Fisk has covered the Iranian revolution, the Iran-Iraq war, the Persian Gulf War, and the conflict in Algeria. He was one of two Western journalists to stay in Beirut during the Lebanese civil war. He wrote a book on the conflict, Pity The Nation. Fisk has also reported the Israeli-Palestinian conflict.
Fisk is one of the most highly decorated British journalists. He won the Amnesty International UK Press Awards in 1998 for his reports from Algeria and in 2000 for his articles on NATO bombing of Yugoslavia. He has also received the British International Journalist of the Year award seven times.
After the U.S. launched its attack on Afghanistan shortly following the September 11, 2001 Terrorist Attacks, Fisk was transferred to Pakistan to provide coverage of that conflict. His wrote a graphic account of his own beating at the hands of Afghan refugees.
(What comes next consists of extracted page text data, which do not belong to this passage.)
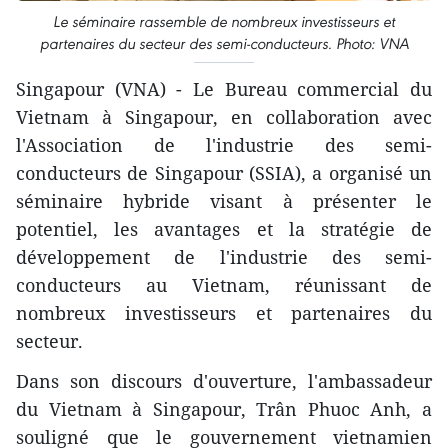
Le séminaire rassemble de nombreux investisseurs et
partenaires du secteur des semi-conducteurs. Photo: VNA
Singapour (VNA) - Le Bureau commercial du
Vietnam à Singapour, en collaboration avec
l'Association de l'industrie des semi-
conducteurs de Singapour (SSIA), a organisé un
séminaire hybride visant à présenter le
potentiel, les avantages et la stratégie de
développement de l'industrie des semi-
conducteurs au Vietnam, réunissant de
nombreux investisseurs et partenaires du
secteur.
Dans son discours d'ouverture, l'ambassadeur
du Vietnam à Singapour, Trân Phuoc Anh, a
souligné que le gouvernement vietnamien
Fisk has written about being the target of hate mail and death-threats from extremist Americans, which culminated in the actor John Malkovich's public statement in May 2002 at the Cambridge Union that he would like to shoot Fisk.
During the 2003 Invasion of Iraq and the ensuing U.S.-led occupation of Iraq, Fisk was stationed in Baghdad and filed many eyewitness reports, including the looting of the National Museum of Iraq.
The term fisking (a "A point-by-point refutation of a blog entry or a news story") arose in the blogosphere because of frequent refutations by right-wing commentators of Fisk's articles.